━━ TEXTE À ANALYSER ━━

Dans un petit village, on goûte un peu à la vie locale: en ce début d'après midi, les garçons jouent avec un buffle, nus, dans le cours d'eau qui serpente et encercle presque les six, sept énormes Tongkonans qui forment le village. Les filles, elles jouent plus calmement auprès de leurs mères et grands-mères, affairées sur leurs métiers à tisser. Les hommes, eux, sont aux champs et aux rizières, s'occupent des buffles et du bétail ou sont occupés à tout autre commerce.

Plus tard, nous sommes allés au village bien connu de "Kete Kesu", avec ses magnifiques Tongkonans et greniers à riz. Même si les familles vivent encore dans le village, et si le village est vraiment beau, il est préférable de le visiter tôt le matin ou en fin d'après-midi, quand les touristes ne sont pas là et quand la vie normale prend, pendant ce temps, une petite revanche ...

━━━

▸ **PROBLÈME À RÉSOUDRE**: Recopiez sans rien changer le passage du texte à analyser qui va de « Dans un petit » jusqu'à « petite revanche ... » inclus.

━━ DONNÉES FOURNIES ━━

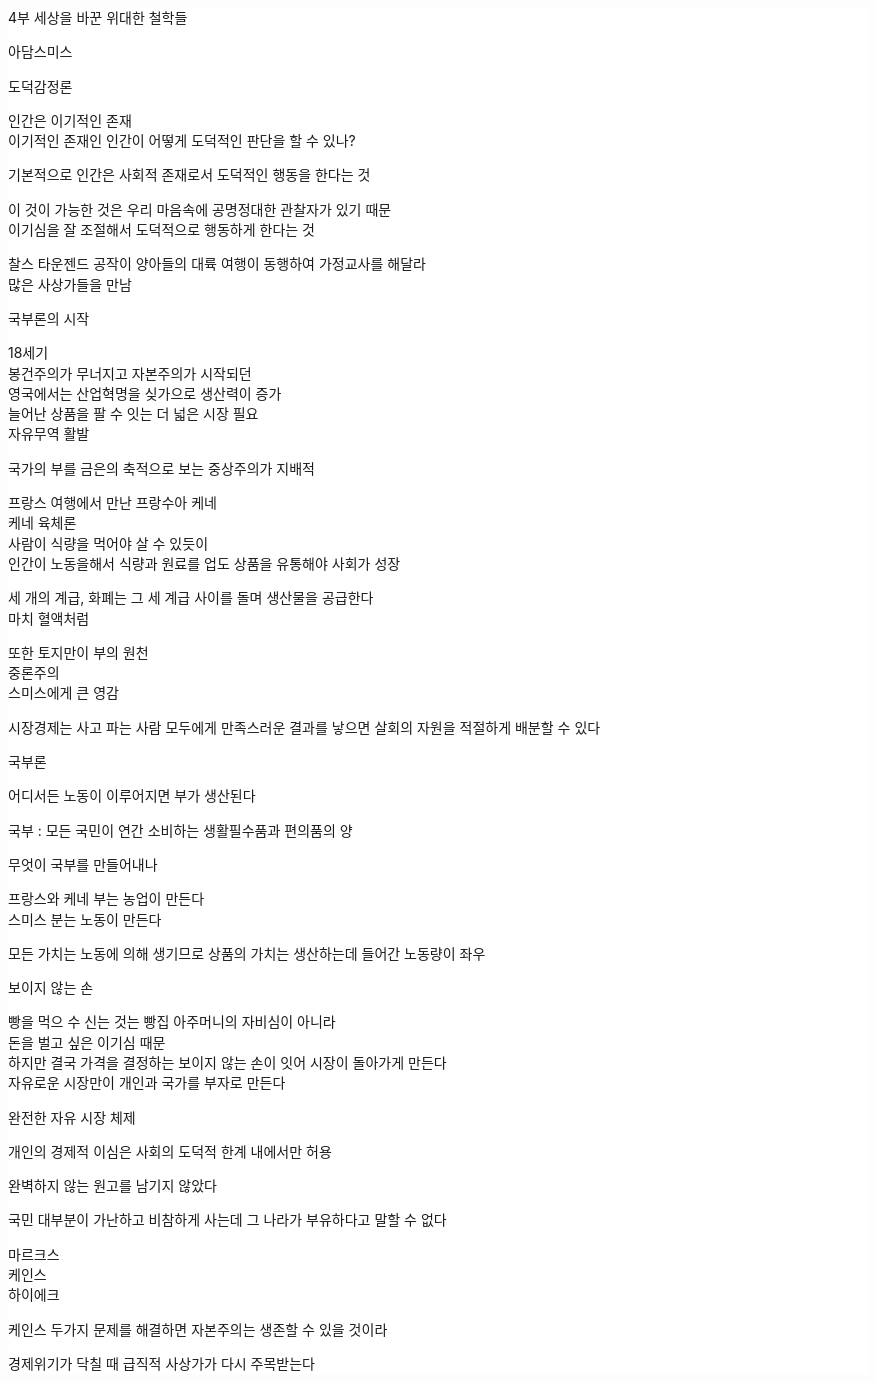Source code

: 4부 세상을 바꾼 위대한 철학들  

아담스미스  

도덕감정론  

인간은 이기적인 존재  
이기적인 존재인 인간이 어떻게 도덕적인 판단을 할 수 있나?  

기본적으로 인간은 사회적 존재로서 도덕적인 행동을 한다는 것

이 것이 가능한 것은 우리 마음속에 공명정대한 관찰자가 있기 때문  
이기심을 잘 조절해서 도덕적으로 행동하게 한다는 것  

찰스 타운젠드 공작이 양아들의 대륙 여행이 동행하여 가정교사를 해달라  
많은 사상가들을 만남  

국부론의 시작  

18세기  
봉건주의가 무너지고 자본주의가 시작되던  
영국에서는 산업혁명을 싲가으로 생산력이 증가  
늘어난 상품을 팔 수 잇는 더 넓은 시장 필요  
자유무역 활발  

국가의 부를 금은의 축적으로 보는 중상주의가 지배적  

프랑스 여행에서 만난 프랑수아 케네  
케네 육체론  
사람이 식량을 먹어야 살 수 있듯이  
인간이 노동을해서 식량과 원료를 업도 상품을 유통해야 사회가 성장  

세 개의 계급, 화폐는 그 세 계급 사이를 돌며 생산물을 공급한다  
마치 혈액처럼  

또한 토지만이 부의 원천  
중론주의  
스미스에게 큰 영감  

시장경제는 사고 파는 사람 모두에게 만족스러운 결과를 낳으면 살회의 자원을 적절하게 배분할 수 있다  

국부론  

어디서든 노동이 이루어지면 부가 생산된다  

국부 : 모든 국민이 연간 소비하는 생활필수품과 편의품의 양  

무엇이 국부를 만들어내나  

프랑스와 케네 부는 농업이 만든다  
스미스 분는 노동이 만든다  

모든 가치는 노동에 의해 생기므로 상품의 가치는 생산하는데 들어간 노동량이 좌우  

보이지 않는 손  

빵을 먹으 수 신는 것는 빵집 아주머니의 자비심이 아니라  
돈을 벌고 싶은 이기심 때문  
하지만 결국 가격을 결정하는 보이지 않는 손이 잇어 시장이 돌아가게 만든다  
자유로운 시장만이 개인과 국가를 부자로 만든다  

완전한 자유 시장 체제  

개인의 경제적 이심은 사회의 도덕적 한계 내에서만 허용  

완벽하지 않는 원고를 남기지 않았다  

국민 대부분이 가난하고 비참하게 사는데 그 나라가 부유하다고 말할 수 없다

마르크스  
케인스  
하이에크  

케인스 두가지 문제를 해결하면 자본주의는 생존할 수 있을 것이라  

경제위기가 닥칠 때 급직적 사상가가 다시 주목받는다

━━━

▸ **ESPACE DE RÉPONSE**:
Dans un petit village, on goûte un peu à la vie locale: en ce début d'après midi, les garçons jouent avec un buffle, nus, dans le cours d'eau qui serpente et encercle presque les six, sept énormes Tongkonans qui forment le village. Les filles, elles jouent plus calmement auprès de leurs mères et grands-mères, affairées sur leurs métiers à tisser. Les hommes, eux, sont aux champs et aux rizières, s'occupent des buffles et du bétail ou sont occupés à tout autre commerce.

Plus tard, nous sommes allés au village bien connu de "Kete Kesu", avec ses magnifiques Tongkonans et greniers à riz. Même si les familles vivent encore dans le village, et si le village est vraiment beau, il est préférable de le visiter tôt le matin ou en fin d'après-midi, quand les touristes ne sont pas là et quand la vie normale prend, pendant ce temps, une petite revanche ...